Does retiring to Fairbanks, Alaska sound like your ideal retirement destination? Well, it is for one adventurous couple.
You Meet Such Interesting People on a Plane
The woman I sat next to on a recent flight was connecting from Anchorage, Alaska. Well, not the usual destination! So we started chatting about her trip and the 10 days she just spent in Fairbanks visiting friends.
About 10 years ago, the couple retired, as planned at age 55. For 30 years they made calculated, definitive lifestyle choices to meet that goal. They bought smaller, more affordable homes in southern California, made improvements to them, and then traded up when big profits could be made. By banking much of their profits, they could buy another small home. They used everything to completion – – from sticking those little scraps of soap onto a new bar of soap to drinking reheated, leftover coffee from yesterday morning. “Waste not, want not” must have been their personal motto.
They were not power brokers or movie stars. One was a part-time attorney; the other worked in lower-level administrative jobs. They were smart and focused and determined to retire at 55. When they did retire, they were ready for adventure.
Now, Hawaii Is More Like It!
First stop, Hilo, Hawaii. They moved to Hawaii, bought a small condo, helped with aging parents, but kept their home in California. Next stop – there were lots of choices. They wanted more adventure, but being frugal and very budget conscious, they needed a creative way to travel.

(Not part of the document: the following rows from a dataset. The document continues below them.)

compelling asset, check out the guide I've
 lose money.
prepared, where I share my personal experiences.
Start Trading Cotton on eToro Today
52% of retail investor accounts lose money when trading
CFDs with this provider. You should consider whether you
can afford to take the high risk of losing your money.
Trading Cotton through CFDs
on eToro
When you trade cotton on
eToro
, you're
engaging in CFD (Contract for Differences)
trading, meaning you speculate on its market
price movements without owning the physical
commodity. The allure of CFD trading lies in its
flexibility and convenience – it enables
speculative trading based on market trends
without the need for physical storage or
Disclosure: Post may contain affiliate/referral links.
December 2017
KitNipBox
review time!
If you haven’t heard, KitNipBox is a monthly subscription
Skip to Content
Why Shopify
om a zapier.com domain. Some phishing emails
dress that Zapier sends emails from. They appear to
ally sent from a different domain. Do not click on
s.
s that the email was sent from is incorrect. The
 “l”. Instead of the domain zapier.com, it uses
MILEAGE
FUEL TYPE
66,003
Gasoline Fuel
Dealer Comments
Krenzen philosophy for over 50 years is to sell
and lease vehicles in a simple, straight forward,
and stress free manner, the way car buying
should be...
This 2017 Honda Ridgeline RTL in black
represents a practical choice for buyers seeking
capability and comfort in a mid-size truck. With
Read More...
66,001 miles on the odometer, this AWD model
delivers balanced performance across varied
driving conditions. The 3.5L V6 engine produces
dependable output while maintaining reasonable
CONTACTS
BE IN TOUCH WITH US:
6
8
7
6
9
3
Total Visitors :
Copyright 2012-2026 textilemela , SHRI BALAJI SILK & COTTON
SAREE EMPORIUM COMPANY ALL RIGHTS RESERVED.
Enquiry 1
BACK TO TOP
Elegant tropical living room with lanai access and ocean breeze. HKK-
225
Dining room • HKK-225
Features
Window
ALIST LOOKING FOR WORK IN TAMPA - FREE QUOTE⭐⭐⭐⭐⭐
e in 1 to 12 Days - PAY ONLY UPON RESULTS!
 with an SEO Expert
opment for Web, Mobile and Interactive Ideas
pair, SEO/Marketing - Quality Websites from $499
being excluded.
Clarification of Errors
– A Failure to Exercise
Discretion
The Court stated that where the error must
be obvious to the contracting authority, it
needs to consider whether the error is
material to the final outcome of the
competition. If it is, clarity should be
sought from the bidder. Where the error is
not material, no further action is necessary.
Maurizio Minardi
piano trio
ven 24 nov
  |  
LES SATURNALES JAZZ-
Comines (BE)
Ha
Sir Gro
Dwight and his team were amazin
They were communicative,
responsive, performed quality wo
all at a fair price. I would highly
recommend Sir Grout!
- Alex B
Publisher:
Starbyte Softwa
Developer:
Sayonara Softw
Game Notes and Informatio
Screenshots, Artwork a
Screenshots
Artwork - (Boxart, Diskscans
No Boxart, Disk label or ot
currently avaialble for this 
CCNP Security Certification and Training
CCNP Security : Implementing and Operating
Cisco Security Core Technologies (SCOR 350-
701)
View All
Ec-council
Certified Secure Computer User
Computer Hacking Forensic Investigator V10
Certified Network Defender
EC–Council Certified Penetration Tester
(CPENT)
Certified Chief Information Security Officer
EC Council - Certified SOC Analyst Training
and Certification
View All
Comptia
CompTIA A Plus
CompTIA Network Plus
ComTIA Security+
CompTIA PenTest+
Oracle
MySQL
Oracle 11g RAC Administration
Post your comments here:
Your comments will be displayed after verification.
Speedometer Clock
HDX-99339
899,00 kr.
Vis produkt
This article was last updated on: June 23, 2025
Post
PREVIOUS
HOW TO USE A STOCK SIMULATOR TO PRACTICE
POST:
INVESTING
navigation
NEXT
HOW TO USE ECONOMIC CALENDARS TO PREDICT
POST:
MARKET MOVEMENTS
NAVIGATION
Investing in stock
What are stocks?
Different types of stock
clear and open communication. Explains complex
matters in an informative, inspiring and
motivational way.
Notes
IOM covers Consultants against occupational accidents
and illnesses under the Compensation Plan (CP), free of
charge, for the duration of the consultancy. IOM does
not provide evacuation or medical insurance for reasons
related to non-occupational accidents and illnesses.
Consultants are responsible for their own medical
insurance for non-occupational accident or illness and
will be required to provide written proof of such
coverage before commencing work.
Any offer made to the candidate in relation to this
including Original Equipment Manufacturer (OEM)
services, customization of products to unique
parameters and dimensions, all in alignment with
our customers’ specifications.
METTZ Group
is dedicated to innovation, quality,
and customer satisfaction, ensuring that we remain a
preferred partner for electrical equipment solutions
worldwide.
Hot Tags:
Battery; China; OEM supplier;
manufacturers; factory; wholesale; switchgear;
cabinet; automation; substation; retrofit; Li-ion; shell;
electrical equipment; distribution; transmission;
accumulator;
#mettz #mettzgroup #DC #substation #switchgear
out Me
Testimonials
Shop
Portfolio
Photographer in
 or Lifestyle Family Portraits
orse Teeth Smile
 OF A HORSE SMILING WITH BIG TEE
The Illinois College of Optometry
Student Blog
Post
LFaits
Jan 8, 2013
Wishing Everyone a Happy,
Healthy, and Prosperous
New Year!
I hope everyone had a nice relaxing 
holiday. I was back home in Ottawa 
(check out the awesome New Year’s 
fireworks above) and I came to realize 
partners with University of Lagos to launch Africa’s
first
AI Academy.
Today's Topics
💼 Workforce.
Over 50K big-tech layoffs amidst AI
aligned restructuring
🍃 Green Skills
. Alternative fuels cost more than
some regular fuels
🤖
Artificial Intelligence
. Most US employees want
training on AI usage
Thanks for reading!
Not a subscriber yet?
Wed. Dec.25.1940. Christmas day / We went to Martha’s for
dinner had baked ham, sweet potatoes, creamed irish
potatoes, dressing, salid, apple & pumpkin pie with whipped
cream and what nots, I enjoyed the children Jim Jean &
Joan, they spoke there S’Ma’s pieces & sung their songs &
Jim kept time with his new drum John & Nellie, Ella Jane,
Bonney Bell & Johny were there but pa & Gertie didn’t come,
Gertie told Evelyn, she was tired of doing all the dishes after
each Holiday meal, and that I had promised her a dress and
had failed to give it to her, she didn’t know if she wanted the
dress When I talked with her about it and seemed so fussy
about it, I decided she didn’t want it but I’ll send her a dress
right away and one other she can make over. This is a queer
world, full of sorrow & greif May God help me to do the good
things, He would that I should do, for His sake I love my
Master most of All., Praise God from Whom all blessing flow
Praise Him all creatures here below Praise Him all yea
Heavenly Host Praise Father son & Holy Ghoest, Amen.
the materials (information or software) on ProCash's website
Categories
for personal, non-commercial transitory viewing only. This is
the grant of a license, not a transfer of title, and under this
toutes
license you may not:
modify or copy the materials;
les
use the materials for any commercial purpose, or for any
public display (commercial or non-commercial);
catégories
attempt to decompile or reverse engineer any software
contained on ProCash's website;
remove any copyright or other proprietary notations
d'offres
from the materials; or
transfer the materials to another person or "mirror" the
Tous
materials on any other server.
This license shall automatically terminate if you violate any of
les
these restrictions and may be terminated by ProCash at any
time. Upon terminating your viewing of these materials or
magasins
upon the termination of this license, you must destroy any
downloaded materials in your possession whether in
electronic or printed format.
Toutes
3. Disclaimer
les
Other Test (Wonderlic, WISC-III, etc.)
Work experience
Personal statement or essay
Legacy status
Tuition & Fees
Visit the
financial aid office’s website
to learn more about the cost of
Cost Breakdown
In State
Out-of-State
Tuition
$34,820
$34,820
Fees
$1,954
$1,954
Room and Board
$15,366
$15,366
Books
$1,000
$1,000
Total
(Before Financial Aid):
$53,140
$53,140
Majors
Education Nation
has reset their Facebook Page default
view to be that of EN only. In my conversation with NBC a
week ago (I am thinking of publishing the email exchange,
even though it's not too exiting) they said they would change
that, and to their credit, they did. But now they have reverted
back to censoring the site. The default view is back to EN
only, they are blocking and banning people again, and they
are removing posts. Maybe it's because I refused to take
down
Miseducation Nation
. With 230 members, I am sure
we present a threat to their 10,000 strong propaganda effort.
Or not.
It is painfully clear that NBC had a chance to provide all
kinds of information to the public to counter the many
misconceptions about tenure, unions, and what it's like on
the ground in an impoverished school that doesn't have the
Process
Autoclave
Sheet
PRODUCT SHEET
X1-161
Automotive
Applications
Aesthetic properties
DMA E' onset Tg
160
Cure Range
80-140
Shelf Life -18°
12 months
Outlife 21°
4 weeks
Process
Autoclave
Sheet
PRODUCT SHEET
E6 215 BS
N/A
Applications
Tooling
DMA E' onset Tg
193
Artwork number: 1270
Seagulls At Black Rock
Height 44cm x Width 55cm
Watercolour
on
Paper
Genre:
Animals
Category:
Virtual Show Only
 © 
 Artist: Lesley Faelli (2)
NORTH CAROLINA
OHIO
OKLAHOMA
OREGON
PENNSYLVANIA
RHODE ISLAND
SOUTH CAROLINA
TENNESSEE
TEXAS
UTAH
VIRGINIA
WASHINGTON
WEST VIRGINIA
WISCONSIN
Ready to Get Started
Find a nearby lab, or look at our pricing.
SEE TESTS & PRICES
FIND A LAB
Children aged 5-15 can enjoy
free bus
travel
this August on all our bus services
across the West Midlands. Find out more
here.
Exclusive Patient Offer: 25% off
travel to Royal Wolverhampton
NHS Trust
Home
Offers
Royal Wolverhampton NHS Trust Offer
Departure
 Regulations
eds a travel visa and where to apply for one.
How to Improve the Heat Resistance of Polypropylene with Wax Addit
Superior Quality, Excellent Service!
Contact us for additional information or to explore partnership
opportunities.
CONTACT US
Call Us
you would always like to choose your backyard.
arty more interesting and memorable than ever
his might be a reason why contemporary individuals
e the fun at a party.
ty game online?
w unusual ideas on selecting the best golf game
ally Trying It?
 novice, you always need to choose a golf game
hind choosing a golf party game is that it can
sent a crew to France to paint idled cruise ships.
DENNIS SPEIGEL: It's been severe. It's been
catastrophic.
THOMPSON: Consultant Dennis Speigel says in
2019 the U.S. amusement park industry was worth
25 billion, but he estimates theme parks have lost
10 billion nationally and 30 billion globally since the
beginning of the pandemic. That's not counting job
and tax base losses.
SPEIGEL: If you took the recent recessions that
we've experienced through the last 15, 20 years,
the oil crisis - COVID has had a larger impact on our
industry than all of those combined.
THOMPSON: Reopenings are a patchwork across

House- swapping became the solution. They could offer their California house for another person’s home for a period of time. That’s how they found Fairbanks. A couple of university professors from Fairbanks wanted to try out southern California, without making a radical move. The adventurous couple wanted to see what it was like to live in Alaska for a winter season.
Today, they are hunkered down in a lovely, warm house getting first-hand knowledge of winter in Alaska! They cheered the sled dog teams when they come through the center of town last weekend. And, the aurora borealis is breathtaking – – the night sky in bright greens and reds and pink.
You might not be ready or willing to experience the impact of chinook winds or try to drive through ice fog. But the idea of house swapping to try out a new and different place for an extended time seems like a pretty creative (and affordable) way to explore retirement living areas. So, the next time you wonder who retires to Fairbanks, Alaska, or any other more unusual place, you can think of my plane buddy.
Where is your retirement adventure taking you?